Importantly, there is no provision for confidentiality. This fact
simplifies the protocol, and removes the need for export control on
products implementing it. NLS applications which require
confidentiality may provide it themselves.
This mechanism provides both entity and message authentication along
a single hop. In other words, the device on each end of the hop is
assured that the identity of the other device, and the content of the
message from that device, are correct. These security services are
provided only on a hop-by-hop basis. That is, there are no
cryptogrpahic services provided across multiple hops, and each hop
can independently use or not use authentication. In the following,
we restrict our discussion to a single hop along an NLS path.
In order to support authentication, we introduce an optional two-
message exchange into NLS called the Authentication Exchange, or AX.
This exchange is needed in order to carry the challenge-response
information.

● **TASK STATEMENT**:
Write out again the part of the passage on NLS authentication that begins with the words "Importantly, there is" and stops after "an NLS path.", changing "confidentiality" to "privacy".

● **INFORMATION SHOWN**:
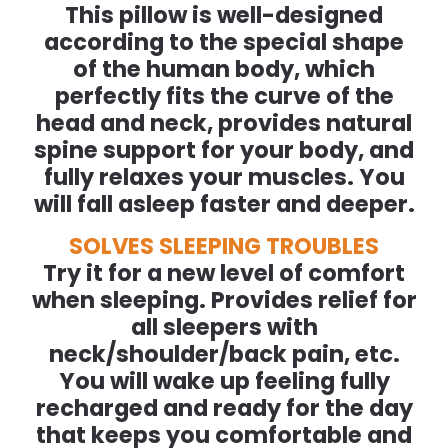
This pillow is well-designed
according to the special shape
of the human body, which
perfectly fits the curve of the
head and neck, provides natural
spine support for your body, and
fully relaxes your muscles. You
will fall asleep faster and deeper.
SOLVES SLEEPING TROUBLES
Try it for a new level of comfort
when sleeping. Provides relief for
all sleepers with
neck/shoulder/back pain, etc.
You will wake up feeling fully
recharged and ready for the day
that keeps you comfortable and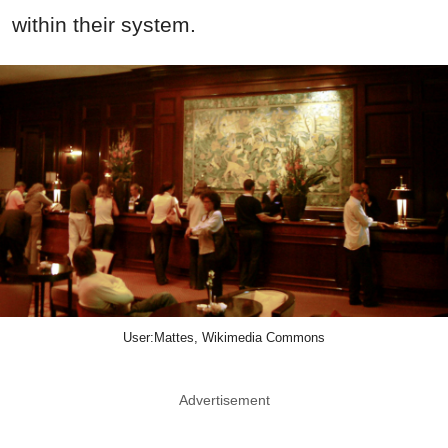
within their system.
User:Mattes, Wikimedia Commons
Advertisement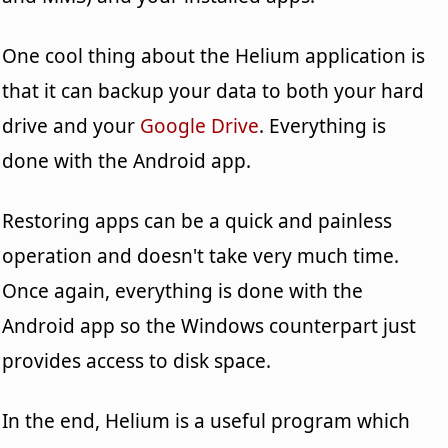
One cool thing about the Helium application is
that it can backup your data to both your hard
drive and your
Google Drive
. Everything is
done with the Android app.
Restoring apps can be a quick and painless
operation and doesn't take very much time.
Once again, everything is done with the
Android app so the Windows counterpart just
provides access to disk space.
In the end, Helium is a useful program which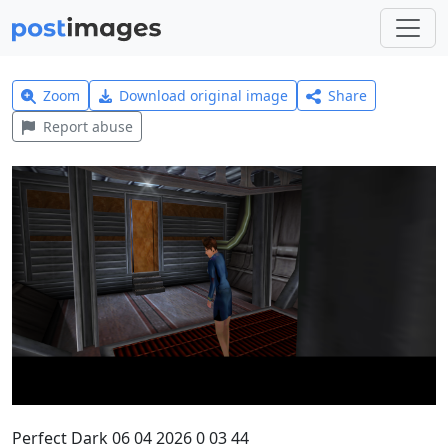
Zoom
Download original image
Share
Report abuse
Perfect Dark 06 04 2026 0 03 44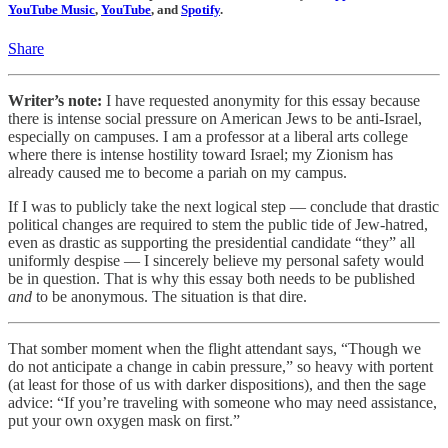
YouTube Music
,
YouTube
, and
Spotify
.
Share
Writer’s note:
I have requested anonymity for this essay because
there is intense social pressure on American Jews to be anti-Israel,
especially on campuses. I am a professor at a liberal arts college
where there is intense hostility toward Israel; my Zionism has
already caused me to become a pariah on my campus.
If I was to publicly take the next logical step — conclude that drastic
political changes are required to stem the public tide of Jew-hatred,
even as drastic as supporting the presidential candidate “they” all
uniformly despise — I sincerely believe my personal safety would
be in question. That is why this essay both needs to be published
and
to be anonymous. The situation is that dire.
That somber moment when the flight attendant says, “Though we
do not anticipate a change in cabin pressure,” so heavy with portent
(at least for those of us with darker dispositions), and then the sage
advice: “If you’re traveling with someone who may need assistance,
put your own oxygen mask on first.”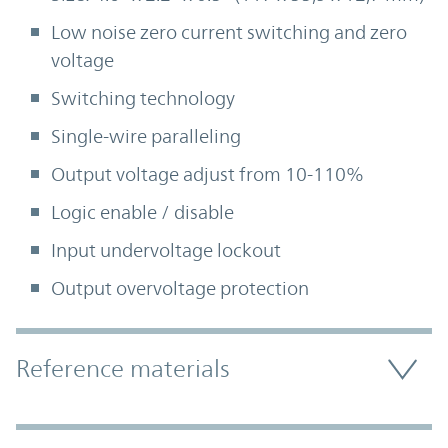
Low noise zero current switching and zero
voltage
Switching technology
Single-wire paralleling
Output voltage adjust from 10-110%
Logic enable / disable
Input undervoltage lockout
Output overvoltage protection
Accordion Section
Reference materials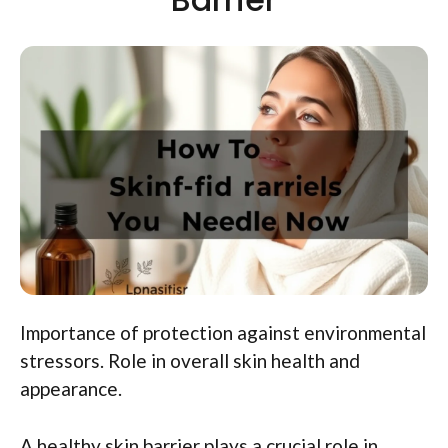
Importance of protection against environmental
stressors. Role in overall skin health and
appearance.
A healthy skin barrier plays a crucial role in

● **THE COMPLETED TASK**:
Importantly, there is no provision for privacy. This fact
simplifies the protocol, and removes the need for export control on
products implementing it. NLS applications which require
privacy may provide it themselves.
This mechanism provides both entity and message authentication along
a single hop. In other words, the device on each end of the hop is
assured that the identity of the other device, and the content of the
message from that device, are correct. These security services are
provided only on a hop-by-hop basis. That is, there are no
cryptogrpahic services provided across multiple hops, and each hop
can independently use or not use authentication. In the following,
we restrict our discussion to a single hop along an NLS path.